Все четыре дня рука сильно болела, и я не мог вести дневник. Я лежал в постели, за мной ухаживала только Сасаки. Сегодня немного получше, и я решил кое-что записать. За эти пять дней я принял много лекарств: пирубитал, иргапирин, кроме того паротин, суппозиторий иргапирина, дориден, броварин, ноктан. Я спрашивал у Сасаки все названия, но, возможно, мне давали и другие. Никак не запомнить с одного разу. Дориден, броварин, ноктан — снотворные, а не болеутоляющие. Обычно я сплю хорошо, но из-за боли в руке не мог сомкнуть глаз, поэтому принимал снотворное. Иногда ко мне заходили жена и Дзёкити.
Жена за это время впервые заглянула ко мне днём пятого числа, в разгар моих мучений.
— Сацуко хотела бы навестить тебя, но не знает, можно ли…
Я ничего не ответил.
— Нельзя? Я сказала, что, если ты увидишь её, ты немного забудешь о своих страданиях.

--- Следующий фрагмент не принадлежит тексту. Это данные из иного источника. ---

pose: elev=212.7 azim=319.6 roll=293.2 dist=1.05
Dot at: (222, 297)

— Дура, — неожиданно заорал я.
Почему — сам не знаю. Я закричал, подумав, что мне было бы неприятно, если бы она увидела меня в таком жалком виде, но, честно говоря, я был бы не прочь, если бы она пришла.
— Ни Сацуко, ни Кугако, ни кто бы то ни был. Я не хочу, чтобы меня навещали.
— Знаю, знаю. Я на днях и Кугако сказала: «Рука болит сильно, но особых причин для беспокойства нет. Поэтому тебе лучше воздержаться от посещения». Она заплакала.
— С чего это она заплакала?
— Ицуко тоже хотела приехать, но я не разрешила. Но Сацуко может прийти? Почему ты невзлюбил её?
— Дура, дура, дура! Кто сказал, что я невзлюбил её? Совсем не невзлюбил, а наоборот, слишком сильно люблю и поэтому не хочу встречаться в таких условиях.
— А-а, вот в чём дело. Я этого не поняла. Но ты не выходи из себя, это очень вредно для здоровья, — сказала жена, успокаивая меня, как ребёнка, и поспешно ушла.